WORK INSTRUCTIONS:
Transcribe the text of each item below verbatim, preserving every line. Omit the pictures from your output.

RECORDS TO PROCESS:

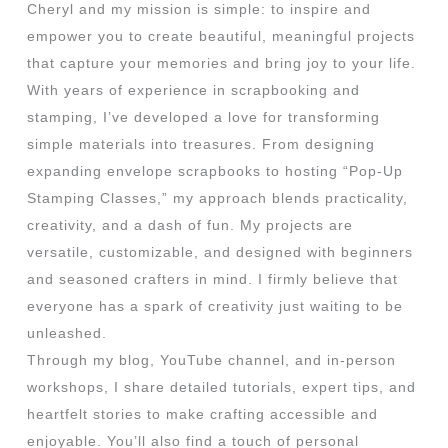
Cheryl and my mission is simple: to inspire and
empower you to create beautiful, meaningful projects
that capture your memories and bring joy to your life.
With years of experience in scrapbooking and
stamping, I’ve developed a love for transforming
simple materials into treasures. From designing
expanding envelope scrapbooks to hosting “Pop-Up
Stamping Classes,” my approach blends practicality,
creativity, and a dash of fun. My projects are
versatile, customizable, and designed with beginners
and seasoned crafters in mind. I firmly believe that
everyone has a spark of creativity just waiting to be
unleashed.
Through my blog, YouTube channel, and in-person
workshops, I share detailed tutorials, expert tips, and
heartfelt stories to make crafting accessible and
enjoyable. You’ll also find a touch of personal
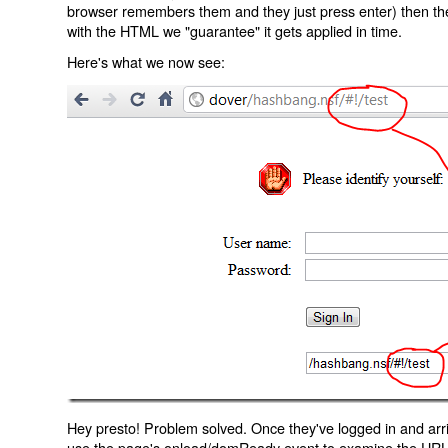
browser remembers them and they just press enter) then the 
with the HTML we "guarantee" it gets applied in time.
Here's what we now see:
Hey presto! Problem solved. Once they've logged in and arr
use the page's onload/domReady event to examine the URL an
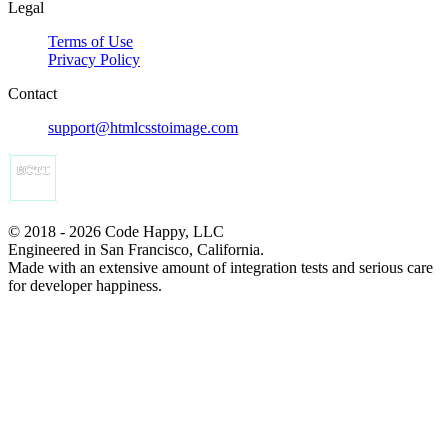
Legal
Terms of Use
Privacy Policy
Contact
support@htmlcsstoimage.com
© 2018 - 2026 Code Happy, LLC
Engineered in San Francisco, California.
Made with an extensive amount of integration tests and serious care
for developer happiness.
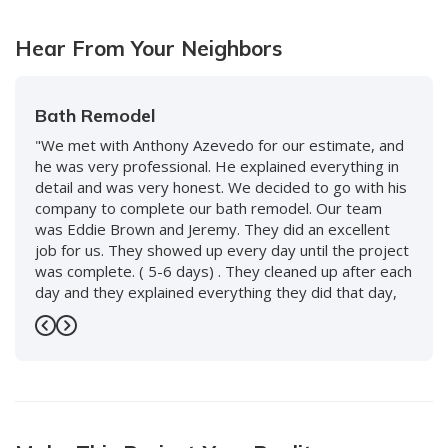
Hear From Your Neighbors
Bath Remodel
"We met with Anthony Azevedo for our estimate, and
he was very professional. He explained everything in
detail and was very honest. We decided to go with his
company to complete our bath remodel. Our team
was Eddie Brown and Jeremy. They did an excellent
job for us. They showed up every day until the project
was complete. ( 5-6 days) . They cleaned up after each
day and they explained everything they did that day,
and what to expect the following day. We love our new
bath and would use them again without hesitation. We
Previous
Next
also worked with Keenan and David and the whole
staff, including front desk, and every person was so
nice and accommodating. Highly recommend this
company!"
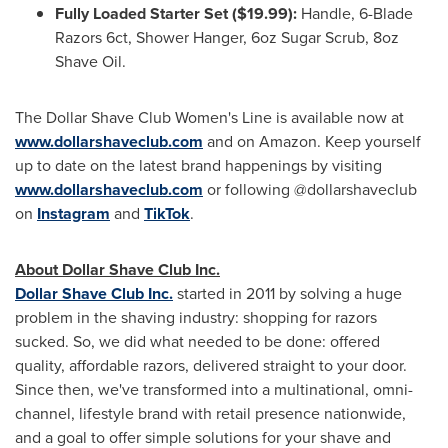
Fully Loaded Starter Set ($19.99):
Handle, 6-Blade
Razors 6ct, Shower Hanger, 6oz Sugar Scrub, 8oz
Shave Oil.
The Dollar Shave Club Women's Line is available now at
www.dollarshaveclub.com
and on Amazon. Keep yourself
up to date on the latest brand happenings by visiting
www.dollarshaveclub.com
or following @dollarshaveclub
on
Instagram
and
TikTok
.
About Dollar Shave Club Inc.
Dollar Shave Club Inc.
started in 2011 by solving a huge
problem in the shaving industry: shopping for razors
sucked. So, we did what needed to be done: offered
quality, affordable razors, delivered straight to your door.
Since then, we've transformed into a multinational, omni-
channel, lifestyle brand with retail presence nationwide,
and a goal to offer simple solutions for your shave and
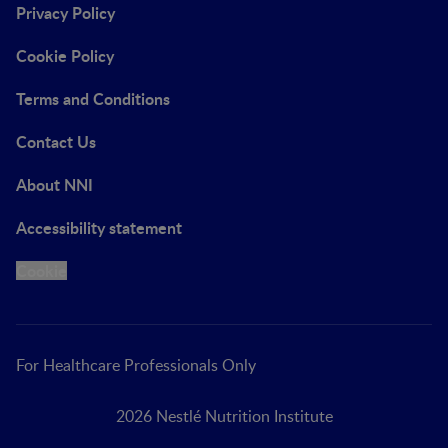
Privacy Policy
Cookie Policy
Terms and Conditions
Contact Us
About NNI
Accessibility statement
Cookie
For Healthcare Professionals Only
2026 Nestlé Nutrition Institute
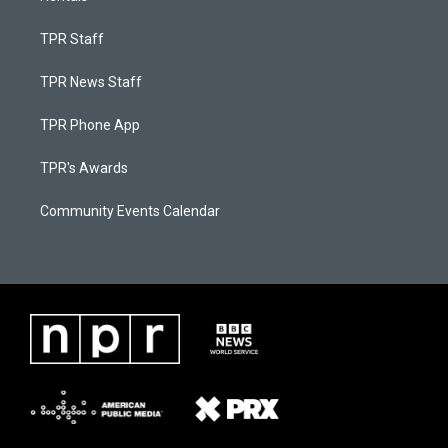
TPR Staff
TPR News Staff
TPR Phone App
TPR's Awards
Community Events Calendar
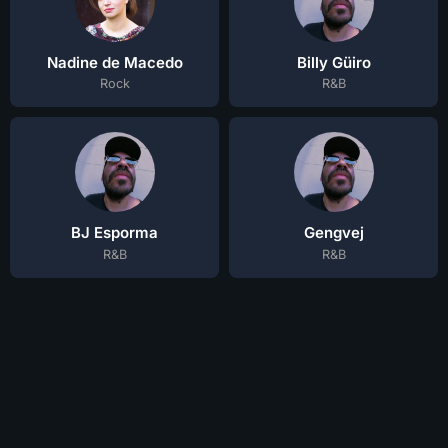
Nadine de Macedo
Billy Güiro
Rock
R&B
BJ Esporma
Gengvej
R&B
R&B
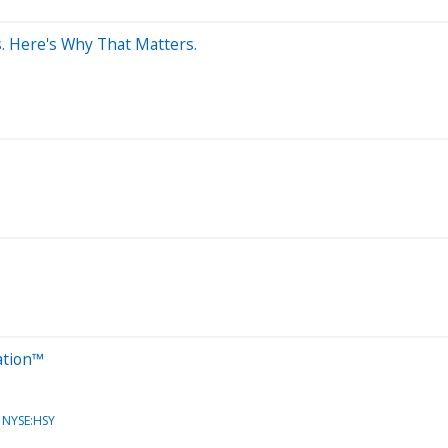
. Here's Why That Matters.
ation™
NYSE:HSY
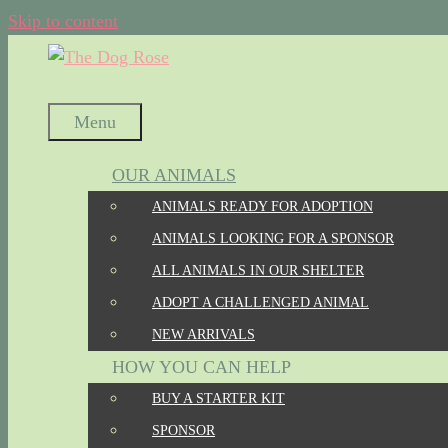
Skip to content
Menu
OUR ANIMALS
ANIMALS READY FOR ADOPTION
ANIMALS LOOKING FOR A SPONSOR
ALL ANIMALS IN OUR SHELTER
ADOPT A CHALLENGED ANIMAL
NEW ARRIVALS
HOW YOU CAN HELP
BUY A STARTER KIT
SPONSOR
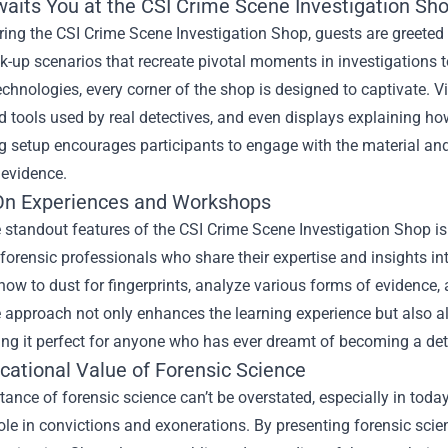
aits You at the CSI Crime Scene Investigation Sh
ing the CSI Crime Scene Investigation Shop, guests are greeted 
up scenarios that recreate pivotal moments in investigations to
echnologies, every corner of the shop is designed to captivate. Vi
d tools used by real detectives, and even displays explaining h
g setup encourages participants to engage with the material and 
 evidence.
n Experiences and Workshops
 standout features of the CSI Crime Scene Investigation Shop i
orensic professionals who share their expertise and insights int
how to dust for fingerprints, analyze various forms of evidence
e approach not only enhances the learning experience but also al
ng it perfect for anyone who has ever dreamt of becoming a det
cational Value of Forensic Science
ance of forensic science can’t be overstated, especially in today
role in convictions and exonerations. By presenting forensic sci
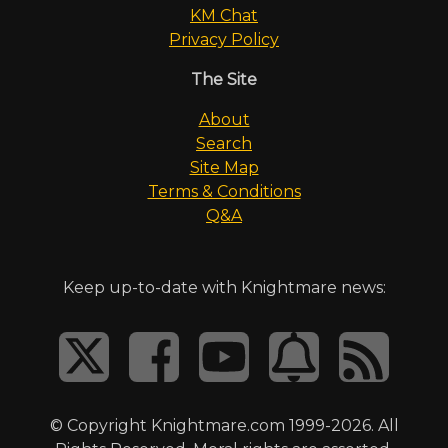
KM Chat
Privacy Policy
The Site
About
Search
Site Map
Terms & Conditions
Q&A
Keep up-to-date with Knightmare news:
© Copyright Knightmare.com 1999-2026. All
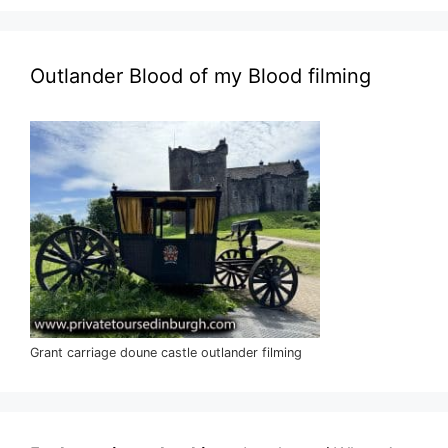
Outlander Blood of my Blood filming
Grant carriage doune castle outlander filming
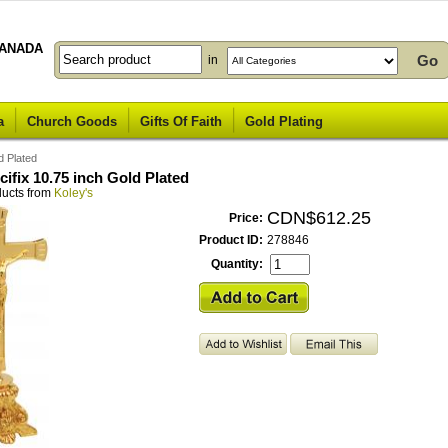
ANADA
in
a
Church Goods
Gifts Of Faith
Gold Plating
d Plated
cifix 10.75 inch Gold Plated
ducts from
Koley's
CDN$612.25
Price:
Product ID:
278846
Quantity:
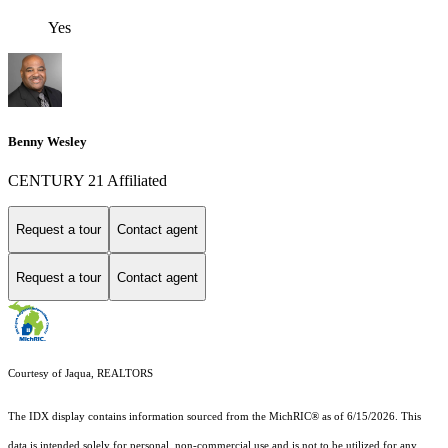
Yes
Benny Wesley
CENTURY 21 Affiliated
Request a tour
Contact agent
Request a tour
Contact agent
Courtesy of Jaqua, REALTORS
The IDX display contains information sourced from the MichRIC® as of 6/15/2026. This
data is intended solely for personal, non-commercial use and is not to be utilized for any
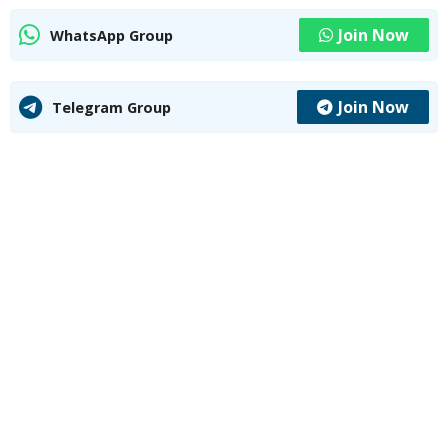
Join Now
WhatsApp Group
Join Now
Telegram Group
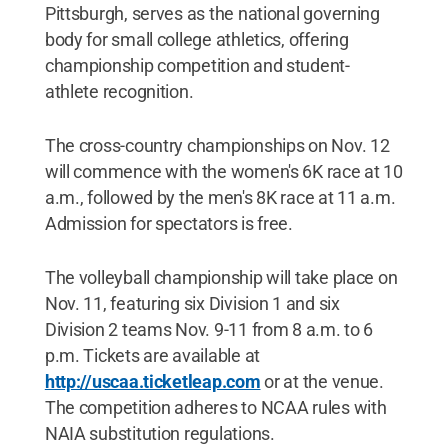
Pittsburgh, serves as the national governing
body for small college athletics, offering
championship competition and student-
athlete recognition.
The cross-country championships on Nov. 12
will commence with the women's 6K race at 10
a.m., followed by the men's 8K race at 11 a.m.
Admission for spectators is free.
The volleyball championship will take place on
Nov. 11, featuring six Division 1 and six
Division 2 teams Nov. 9-11 from 8 a.m. to 6
p.m. Tickets are available at
http://uscaa.ticketleap.com
or at the venue.
The competition adheres to NCAA rules with
NAIA substitution regulations.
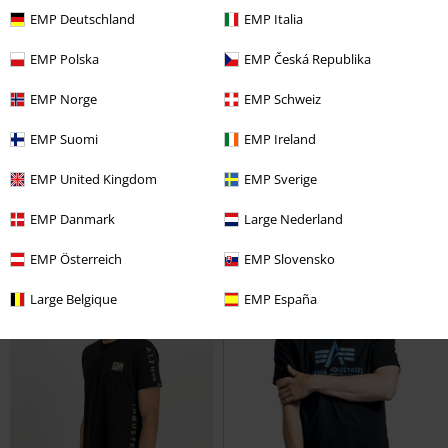
EMP Deutschland
EMP Italia
EMP Polska
EMP Česká Republika
%
Low stock
%
Low stock
EMP Norge
EMP Schweiz
€ 24,99
€ 129,99
EMP Suomi
EMP Ireland
Back Print Vest
Alpha Industries
MA-1 TTC Two Tone Contrast
Vest
Bomber Jacket
Alpha Industries
EMP United Kingdom
EMP Sverige
Bomber Jacket
EMP Danmark
Large Nederland
EMP Österreich
EMP Slovensko
Large Belgique
EMP España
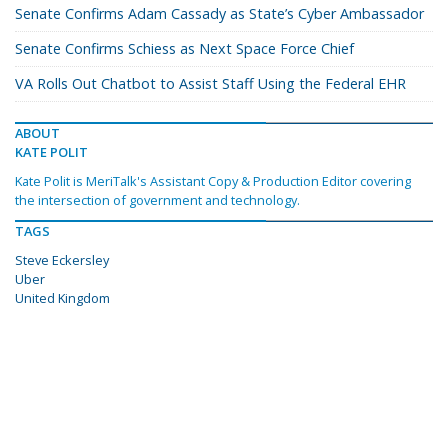
Senate Confirms Adam Cassady as State’s Cyber Ambassador
Senate Confirms Schiess as Next Space Force Chief
VA Rolls Out Chatbot to Assist Staff Using the Federal EHR
ABOUT
KATE POLIT
Kate Polit is MeriTalk's Assistant Copy & Production Editor covering
the intersection of government and technology.
TAGS
Steve Eckersley
Uber
United Kingdom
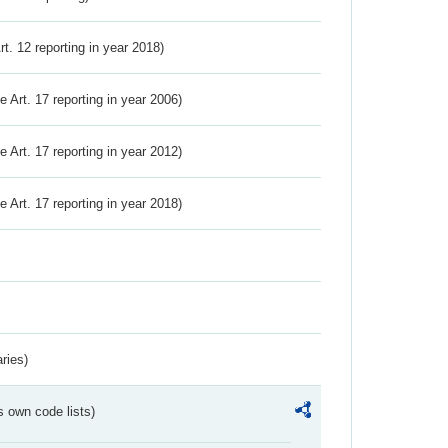
Art. 12 reporting in year 2018)
ve Art. 17 reporting in year 2006)
ve Art. 17 reporting in year 2012)
ve Art. 17 reporting in year 2018)
ries)
s own code lists)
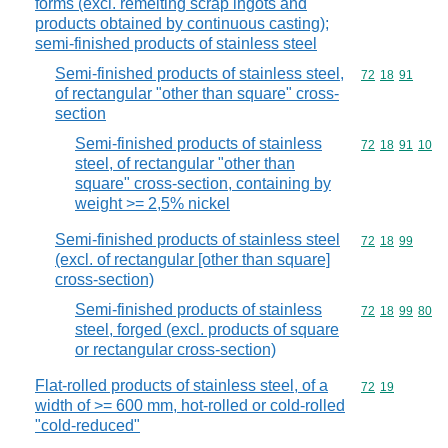
forms (excl. remelting scrap ingots and
products obtained by continuous casting);
semi-finished products of stainless steel
Semi-finished products of stainless steel,
Commodity code
72
18
91
of rectangular "other than square" cross-
section
Semi-finished products of stainless
Commodity code
72
18
91
10
steel, of rectangular "other than
square" cross-section, containing by
weight >= 2,5% nickel
Semi-finished products of stainless steel
Commodity code
72
18
99
(excl. of rectangular [other than square]
cross-section)
Semi-finished products of stainless
Commodity code
72
18
99
80
steel, forged (excl. products of square
or rectangular cross-section)
Flat-rolled products of stainless steel, of a
Commodity code
72
19
width of >= 600 mm, hot-rolled or cold-rolled
"cold-reduced"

OUTPUT OF THE EXERCISE:
Cheryl and my mission is simple: to inspire and
empower you to create beautiful, meaningful projects
that capture your memories and bring joy to your life.
With years of experience in scrapbooking and
stamping, I’ve developed a love for transforming
simple materials into treasures. From designing
expanding envelope scrapbooks to hosting “Pop-Up
Stamping Classes,” my approach blends practicality,
creativity, and a dash of fun. My projects are
versatile, customizable, and designed with beginners
and seasoned crafters in mind. I firmly believe that
everyone has a spark of creativity just waiting to be
unleashed.
Through my blog, YouTube channel, and in-person
workshops, I share detailed tutorials, expert tips, and
heartfelt stories to make crafting accessible and
enjoyable. You’ll also find a touch of personal
browser remembers them and they just press enter) then the 
with the HTML we "guarantee" it gets applied in time.
Here's what we now see:
Hey presto! Problem solved. Once they've logged in and arr
use the page's onload/domReady event to examine the URL an
Legal
Terms of Use
Privacy Policy
Contact
support@htmlcsstoimage.com
© 2018 - 2026 Code Happy, LLC
Engineered in San Francisco, California.
Made with an extensive amount of integration tests and serious care
for developer happiness.
Hear From Your Neighbors
Bath Remodel
"We met with Anthony Azevedo for our estimate, and
he was very professional. He explained everything in
detail and was very honest. We decided to go with his
company to complete our bath remodel. Our team
was Eddie Brown and Jeremy. They did an excellent
job for us. They showed up every day until the project
was complete. ( 5-6 days) . They cleaned up after each
day and they explained everything they did that day,
and what to expect the following day. We love our new
bath and would use them again without hesitation. We
Previous
Next
also worked with Keenan and David and the whole
staff, including front desk, and every person was so
nice and accommodating. Highly recommend this
company!"
Fully Loaded Starter Set ($19.99):
Handle, 6-Blade
Razors 6ct, Shower Hanger, 6oz Sugar Scrub, 8oz
Shave Oil.
The Dollar Shave Club Women's Line is available now at
www.dollarshaveclub.com
and on Amazon. Keep yourself
up to date on the latest brand happenings by visiting
www.dollarshaveclub.com
or following @dollarshaveclub
on
Instagram
and
TikTok
.
About Dollar Shave Club Inc.
Dollar Shave Club Inc.
started in 2011 by solving a huge
problem in the shaving industry: shopping for razors
sucked. So, we did what needed to be done: offered
quality, affordable razors, delivered straight to your door.
Since then, we've transformed into a multinational, omni-
channel, lifestyle brand with retail presence nationwide,
and a goal to offer simple solutions for your shave and
Privacy Policy
Cookie Policy
Terms and Conditions
Contact Us
About NNI
Accessibility statement
Cookie
For Healthcare Professionals Only
2026 Nestlé Nutrition Institute
TPR Staff
TPR News Staff
TPR Phone App
TPR's Awards
Community Events Calendar
Nadine de Macedo
Billy Güiro
Rock
R&B
BJ Esporma
Gengvej
R&B
R&B
. Here's Why That Matters.
ation™
NYSE:HSY
Skip to content
Menu
OUR ANIMALS
ANIMALS READY FOR ADOPTION
ANIMALS LOOKING FOR A SPONSOR
ALL ANIMALS IN OUR SHELTER
ADOPT A CHALLENGED ANIMAL
NEW ARRIVALS
HOW YOU CAN HELP
BUY A STARTER KIT
SPONSOR
aits You at the CSI Crime Scene Investigation Sh
ing the CSI Crime Scene Investigation Shop, guests are greeted 
up scenarios that recreate pivotal moments in investigations to
echnologies, every corner of the shop is designed to captivate. Vi
d tools used by real detectives, and even displays explaining h
g setup encourages participants to engage with the material and 
 evidence.
n Experiences and Workshops
 standout features of the CSI Crime Scene Investigation Shop i
orensic professionals who share their expertise and insights int
how to dust for fingerprints, analyze various forms of evidence
e approach not only enhances the learning experience but also al
ng it perfect for anyone who has ever dreamt of becoming a det
cational Value of Forensic Science
ance of forensic science can’t be overstated, especially in today
role in convictions and exonerations. By presenting forensic sci
KM Chat
Privacy Policy
The Site
About
Search
Site Map
Terms & Conditions
Q&A
Keep up-to-date with Knightmare news:
© Copyright Knightmare.com 1999-2026. All
Outlander Blood of my Blood filming
Grant carriage doune castle outlander filming
ANADA
in
a
Church Goods
Gifts Of Faith
Gold Plating
d Plated
cifix 10.75 inch Gold Plated
ducts from
Koley's
CDN$612.25
Price:
Product ID:
278846
Quantity:
Yes
Benny Wesley
CENTURY 21 Affiliated
Request a tour
Contact agent
Request a tour
Contact agent
Courtesy of Jaqua, REALTORS
The IDX display contains information sourced from the MichRIC® as of 6/15/2026. This
data is intended solely for personal, non-commercial use and is not to be utilized for any
Join Now
WhatsApp Group
Join Now
Telegram Group
Pittsburgh, serves as the national governing
body for small college athletics, offering
championship competition and student-
athlete recognition.
The cross-country championships on Nov. 12
will commence with the women's 6K race at 10
a.m., followed by the men's 8K race at 11 a.m.
Admission for spectators is free.
The volleyball championship will take place on
Nov. 11, featuring six Division 1 and six
Division 2 teams Nov. 9-11 from 8 a.m. to 6
p.m. Tickets are available at
http://uscaa.ticketleap.com
or at the venue.
The competition adheres to NCAA rules with
NAIA substitution regulations.
EMP Deutschland
EMP Italia
EMP Polska
EMP Česká Republika
%
Low stock
%
Low stock
EMP Norge
EMP Schweiz
€ 24,99
€ 129,99
EMP Suomi
EMP Ireland
Back Print Vest
Alpha Industries
MA-1 TTC Two Tone Contrast
Vest
Bomber Jacket
Alpha Industries
EMP United Kingdom
EMP Sverige
Bomber Jacket
EMP Danmark
Large Nederland
EMP Österreich
EMP Slovensko
Large Belgique
EMP España
Senate Confirms Adam Cassady as State’s Cyber Ambassador
Senate Confirms Schiess as Next Space Force Chief
VA Rolls Out Chatbot to Assist Staff Using the Federal EHR
ABOUT
KATE POLIT
Kate Polit is MeriTalk's Assistant Copy & Production Editor covering
the intersection of government and technology.
TAGS
Steve Eckersley
Uber
United Kingdom
Art. 12 reporting in year 2018)
ve Art. 17 reporting in year 2006)
ve Art. 17 reporting in year 2012)
ve Art. 17 reporting in year 2018)
ries)
s own code lists)
forms (excl. remelting scrap ingots and
products obtained by continuous casting);
semi-finished products of stainless steel
Semi-finished products of stainless steel,
Commodity code
72
18
91
of rectangular "other than square" cross-
section
Semi-finished products of stainless
Commodity code
72
18
91
10
steel, of rectangular "other than
square" cross-section, containing by
weight >= 2,5% nickel
Semi-finished products of stainless steel
Commodity code
72
18
99
(excl. of rectangular [other than square]
cross-section)
Semi-finished products of stainless
Commodity code
72
18
99
80
steel, forged (excl. products of square
or rectangular cross-section)
Flat-rolled products of stainless steel, of a
Commodity code
72
19
width of >= 600 mm, hot-rolled or cold-rolled
"cold-reduced"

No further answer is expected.